Data for this task:
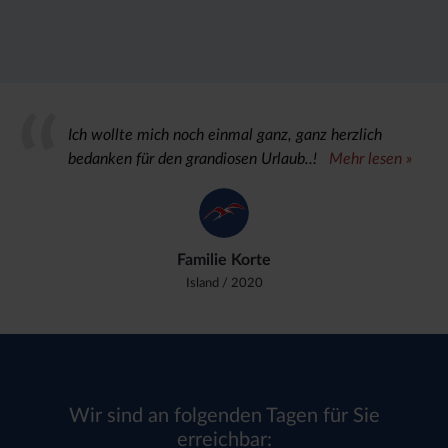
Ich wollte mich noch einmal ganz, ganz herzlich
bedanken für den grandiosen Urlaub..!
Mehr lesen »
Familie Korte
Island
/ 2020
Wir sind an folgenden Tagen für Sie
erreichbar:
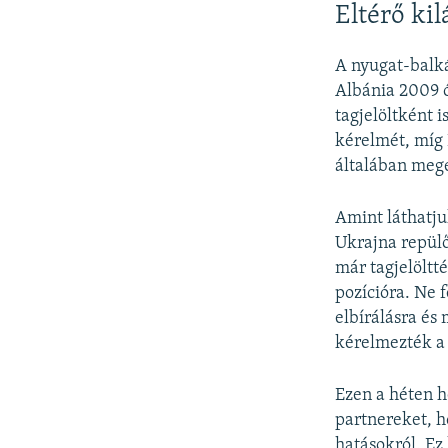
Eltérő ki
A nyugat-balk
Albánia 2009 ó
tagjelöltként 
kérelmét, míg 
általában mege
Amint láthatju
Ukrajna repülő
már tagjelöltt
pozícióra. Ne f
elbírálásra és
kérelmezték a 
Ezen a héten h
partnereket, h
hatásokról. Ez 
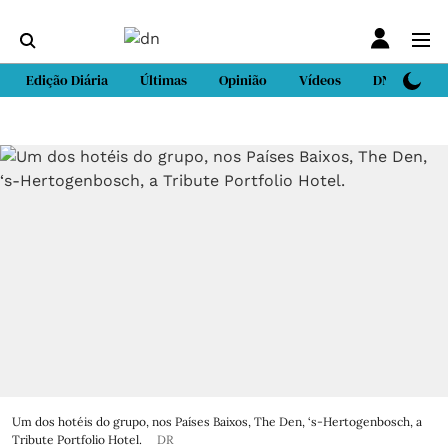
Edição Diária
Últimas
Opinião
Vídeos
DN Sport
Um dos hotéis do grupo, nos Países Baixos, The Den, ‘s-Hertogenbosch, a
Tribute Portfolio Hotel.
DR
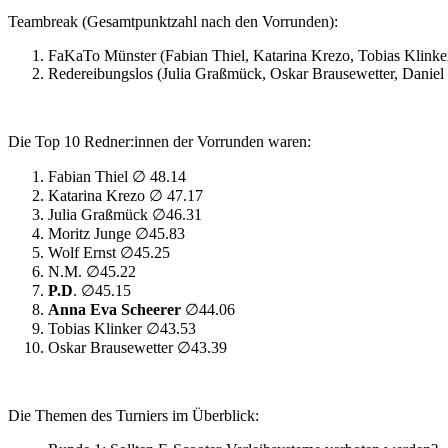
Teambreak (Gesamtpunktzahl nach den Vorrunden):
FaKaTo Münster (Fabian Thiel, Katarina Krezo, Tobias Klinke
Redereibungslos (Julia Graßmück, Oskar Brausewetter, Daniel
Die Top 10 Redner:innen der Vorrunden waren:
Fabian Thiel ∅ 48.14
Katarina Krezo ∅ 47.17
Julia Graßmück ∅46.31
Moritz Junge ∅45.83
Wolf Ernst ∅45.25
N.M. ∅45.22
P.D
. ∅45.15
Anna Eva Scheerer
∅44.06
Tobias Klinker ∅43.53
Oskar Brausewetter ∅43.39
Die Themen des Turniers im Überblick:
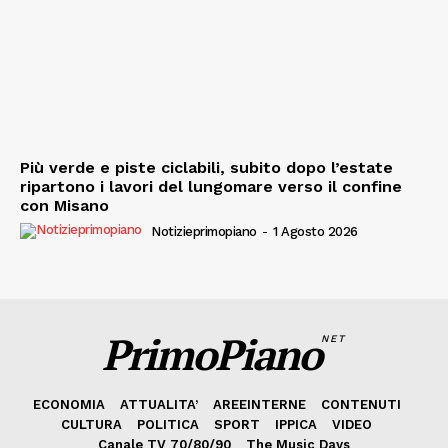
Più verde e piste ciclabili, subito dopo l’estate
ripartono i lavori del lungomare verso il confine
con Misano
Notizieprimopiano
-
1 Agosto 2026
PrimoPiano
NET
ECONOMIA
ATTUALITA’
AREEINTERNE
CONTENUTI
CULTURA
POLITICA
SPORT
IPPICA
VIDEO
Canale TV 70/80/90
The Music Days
==
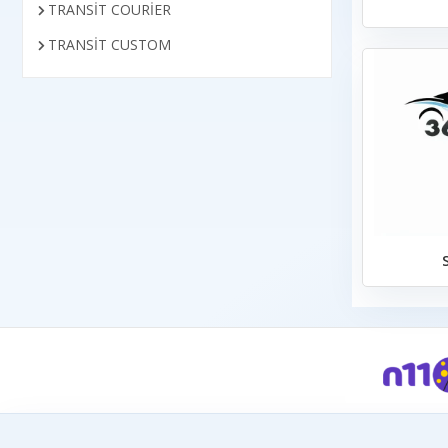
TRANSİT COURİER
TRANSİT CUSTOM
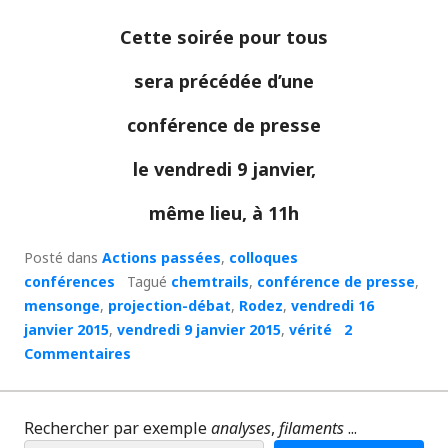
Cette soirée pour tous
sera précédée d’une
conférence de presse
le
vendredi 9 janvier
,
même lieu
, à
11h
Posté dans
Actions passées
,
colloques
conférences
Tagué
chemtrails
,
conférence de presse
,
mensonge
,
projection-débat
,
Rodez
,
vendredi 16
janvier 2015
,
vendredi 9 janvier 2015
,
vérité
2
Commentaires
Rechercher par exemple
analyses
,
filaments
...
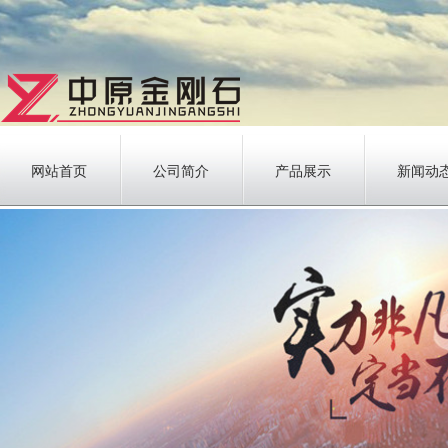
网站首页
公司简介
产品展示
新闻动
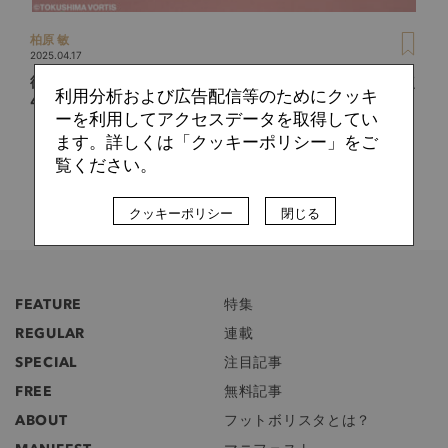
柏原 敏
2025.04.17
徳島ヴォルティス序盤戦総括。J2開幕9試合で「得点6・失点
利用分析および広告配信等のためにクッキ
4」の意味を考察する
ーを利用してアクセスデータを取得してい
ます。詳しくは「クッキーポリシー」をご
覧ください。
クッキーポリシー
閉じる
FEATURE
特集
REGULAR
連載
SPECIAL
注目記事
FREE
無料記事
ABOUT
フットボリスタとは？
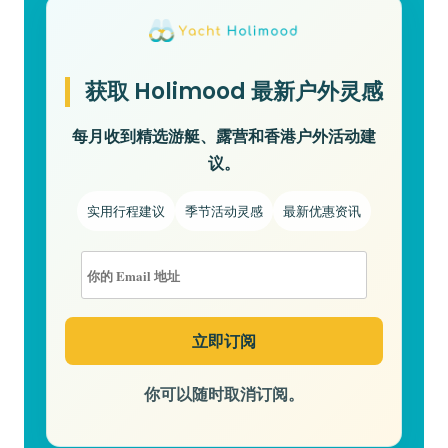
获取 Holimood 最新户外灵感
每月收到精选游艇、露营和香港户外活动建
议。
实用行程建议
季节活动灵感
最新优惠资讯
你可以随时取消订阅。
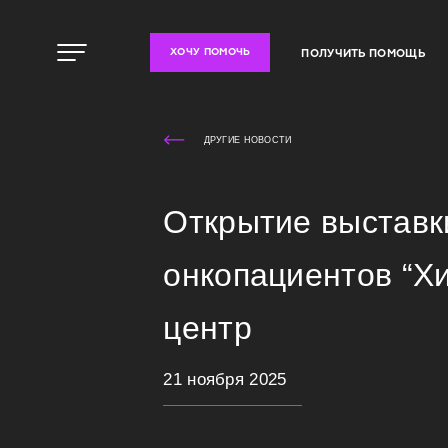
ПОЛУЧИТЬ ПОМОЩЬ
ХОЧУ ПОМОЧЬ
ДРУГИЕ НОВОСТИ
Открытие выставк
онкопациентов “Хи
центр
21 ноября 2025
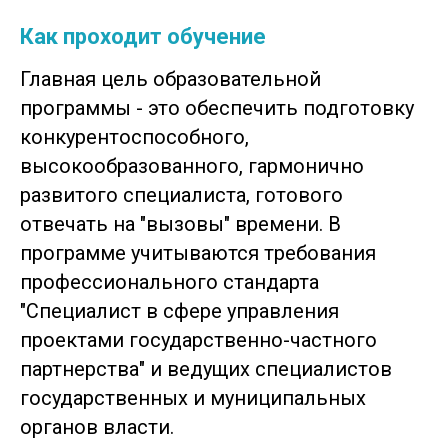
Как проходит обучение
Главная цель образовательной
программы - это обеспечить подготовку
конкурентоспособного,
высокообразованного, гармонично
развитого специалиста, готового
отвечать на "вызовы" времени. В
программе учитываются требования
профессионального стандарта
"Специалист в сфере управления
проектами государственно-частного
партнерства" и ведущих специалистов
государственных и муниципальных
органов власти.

Work instructions:
Note down each line above where the word "Krezo" occurs.

Answer:
FaKaTo Münster (Fabian Thiel, Katarina Krezo, Tobias Klinke
Katarina Krezo ∅ 47.17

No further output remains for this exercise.